# ABOUT THIS EXERCISE:
Reproduce exactly the lines below, from the first one through the line containing "left wrist: (248, 389)", and omit any pictures.

INFORMATION PROVIDED START

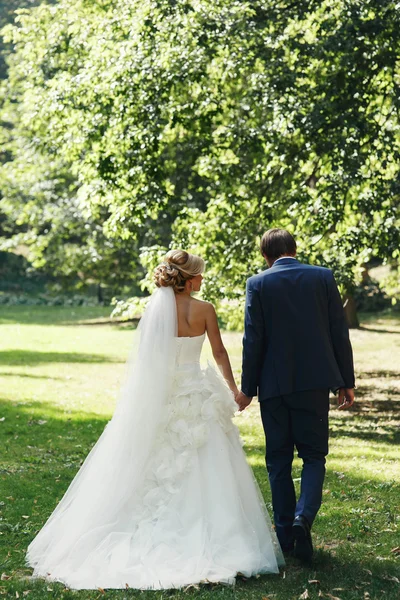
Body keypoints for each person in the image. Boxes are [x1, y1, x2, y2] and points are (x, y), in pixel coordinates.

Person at [26, 249, 283, 590]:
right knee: (207, 457)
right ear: (189, 278)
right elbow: (219, 352)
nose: (203, 278)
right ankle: (213, 533)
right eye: (200, 274)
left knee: (154, 458)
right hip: (196, 393)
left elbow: (148, 360)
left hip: (165, 394)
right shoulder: (205, 309)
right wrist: (234, 389)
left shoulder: (155, 309)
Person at [236, 229, 355, 563]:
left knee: (278, 461)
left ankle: (286, 537)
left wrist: (248, 389)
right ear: (295, 249)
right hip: (315, 385)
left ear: (265, 255)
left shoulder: (257, 284)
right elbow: (338, 332)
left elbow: (252, 340)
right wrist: (346, 381)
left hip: (274, 389)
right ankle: (304, 518)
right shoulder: (322, 277)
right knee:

INFORMATION PROVIDED END

# ANSWER TO THE EXERCISE:
Body keypoints for each person in the image. Boxes are [x1, y1, x2, y2] and points are (x, y), in pixel coordinates.

Person at [26, 249, 283, 590]:
right knee: (207, 457)
right ear: (189, 278)
right elbow: (219, 352)
nose: (203, 278)
right ankle: (213, 533)
right eye: (200, 274)
left knee: (154, 458)
right hip: (196, 393)
left elbow: (148, 360)
left hip: (165, 394)
right shoulder: (205, 309)
right wrist: (234, 389)
left shoulder: (155, 309)
Person at [236, 229, 355, 563]:
left knee: (278, 461)
left ankle: (286, 537)
left wrist: (248, 389)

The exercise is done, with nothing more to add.